Buchanan, Ridinger bring cybersecurity expertise to visiting professorships
Pictured from left: Ben Buchanan and Mark Ridinger
Salve Regina’s graduate programs in administration of justice and health care administration have hired two cybersecurity experts with cross-specialization in the fields of government affairs and health care to serve as visiting professors during the 2017-2018 academic year. The positions were made possible as part of a $180,000 research grant from global training company CAE.
Ben Buchanan, a postdoctoral fellow for the Cyber Security Project at Harvard Kennedy School’s Belfer Center for Science and International Affairs, and Mark Ridinger, a medical doctor and entrepreneur who most recently co-founded a digital health cloud-based care coordination platform, will both teach courses this fall. Buchanan will teach ADJ543: Cyber Intelligence and Ridinger will teach a new course, HCA552: Digital Health, Innovation and Entrepreneurship in Health Care Administration.
Buchanan’s research focuses on the intersection of cybersecurity and statecraft. His first book, “The Cybersecurity Dilemma: Hacking, Trust and Fear Between Nations,” was published by Oxford University Press in 2017. An expert contributor to numerous scholarly books and articles, Buchanan also currently serves as a global fellow at the Woodrow Wilson Center for Scholars.

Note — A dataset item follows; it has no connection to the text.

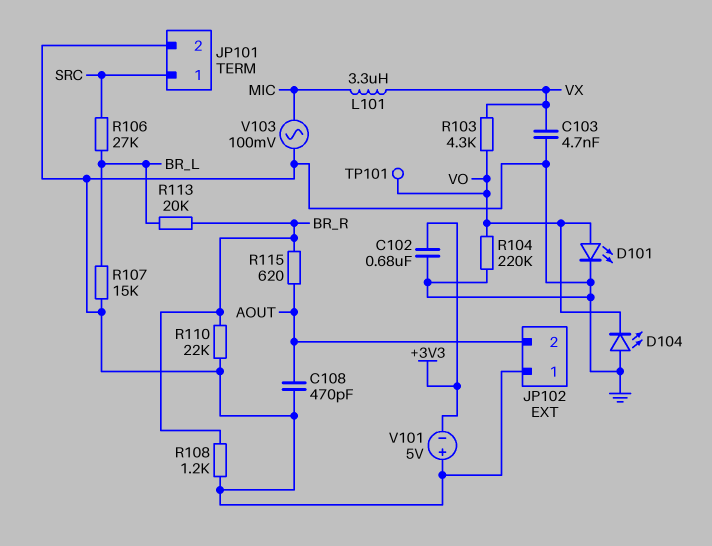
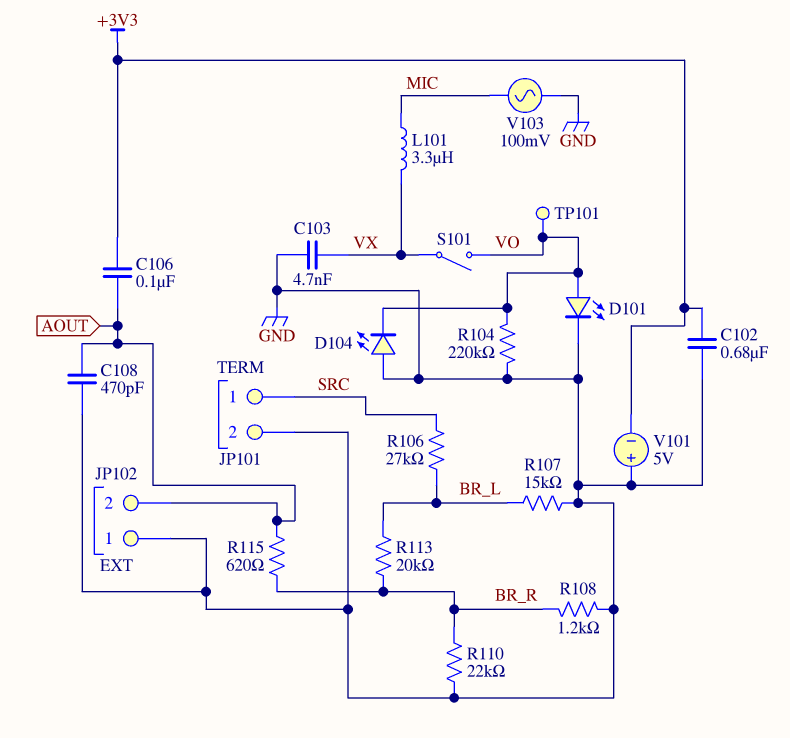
C106: none -> 100nF (+3V3, AOUT)
R103: 4.3k (VO, VX) -> none
S101: none -> switch (VO, VX)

He earned his Ph.D. in war studies from King’s College London, where he was a Marshall Scholar. He has master’s and bachelor’s degrees from Georgetown University.
Ridinger’s eclectic career includes credentials as a double board certified physician, clinician, medical researcher, inventor and entrepreneur. After finishing residency training at Duke University, Ridinger and his colleagues launched a pioneering predictive analytics company that helped to herald in the era of medical big data and machine learning. Later, he held senior executive positions in population health management companies as well as recently co-founding several new startups, including a digital health cloud-based care coordination platform aimed at bringing the promise of value based medicine into the growing challenge of elder care and transitional health care.
Ridinger has lectured and written extensively on topics as diverse as the nature and enhancement of creativity, the intersection and impact of health care policy on the adoption of technology, and the future of work and education in an increasingly automated and algorithmically driven world.
He has a bachelor’s degree with honors from Georgetown University, and a medical degree from the University of Illinois, also with honors, maintaining a license to practice medicine in Virginia. He was elected to Alpha Omega Alpha, the national medical honorary society, and holds several U.S. and foreign patents.